Highlights & Insights¶
- SQS is the first pre-training framework specifically designed for SPMs, filling a gap in the SPM pre-training landscape.
- The Gaussian query concept is elegant — it introduces the geometric representational power of 3DGS into sparse query learning, driving queries to acquire rich 3D spatial knowledge via rendering reconstruction.
- The query interaction module is architecturally clean — spatially-aware local attention bridges task queries across different architectures, enabling truly plug-and-play integration.
- The advantage is more pronounced in data-scarce settings (10% annotations), demonstrating strong practical value.

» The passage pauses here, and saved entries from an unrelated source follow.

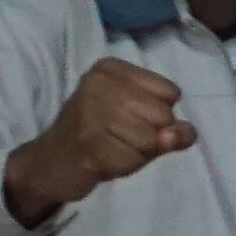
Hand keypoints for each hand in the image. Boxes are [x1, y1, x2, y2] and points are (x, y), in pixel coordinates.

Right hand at [2, 58, 193, 228]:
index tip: (129, 116)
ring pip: (152, 140)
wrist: (50, 162)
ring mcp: (92, 113)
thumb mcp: (137, 119)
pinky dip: (126, 166)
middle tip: (118, 136)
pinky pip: (135, 159)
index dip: (159, 114)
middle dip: (150, 136)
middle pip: (164, 115)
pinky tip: (104, 159)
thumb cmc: (99, 134)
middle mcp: (99, 84)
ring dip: (138, 154)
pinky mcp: (89, 144)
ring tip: (111, 147)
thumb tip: (185, 133)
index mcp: (111, 69)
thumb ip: (169, 124)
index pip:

- The finding that depth rendering substantially outweighs RGB rendering provides clear design guidance for future pre-training work.
Limitations & Future Work¶
- The plug-in pre-trained model introduces additional computational and memory overhead.
- Utilization of pre-trained queries across different downstream tasks is insufficiently differentiated at the semantic level.
- Application to end-to-end autonomous driving frameworks (e.g., SparseAD, GaussianAD) remains unexplored.
- Pre-training relies solely on LiDAR as depth ground truth, creating a dependency on sensor configuration.
- Sensitivity analysis of the \(k\)-nearest-neighbor parameter \(k\) and the opacity threshold in query interaction is insufficient.
Related Work & Insights¶
- Compared to dense pre-training methods such as GaussianPretrain and VisionPAD, SQS is the first to extend 3DGS-based pre-training to the sparse query paradigm.
- The query interaction idea is transferable to other scenarios requiring cross-architecture knowledge transfer.
- The effectiveness of 3DGS as a self-supervised pre-training objective is further validated.
Rating¶
- Novelty: ⭐⭐⭐⭐
- Experimental Thoroughness: ⭐⭐⭐⭐⭐
- Writing Quality: ⭐⭐⭐⭐
- Value: ⭐⭐⭐⭐